ASSIGNED TASK:
Every line from the line containing "ژانویه 2025" to the end of the data must appear in the answer exactly as it appears there, and nothing else.

DATASET EXCERPTS:
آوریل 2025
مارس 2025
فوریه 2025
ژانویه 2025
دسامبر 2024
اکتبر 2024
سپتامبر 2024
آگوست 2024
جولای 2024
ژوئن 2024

EXERCISE OUTPUT:
ژانویه 2025
دسامبر 2024
اکتبر 2024
سپتامبر 2024
آگوست 2024
جولای 2024
ژوئن 2024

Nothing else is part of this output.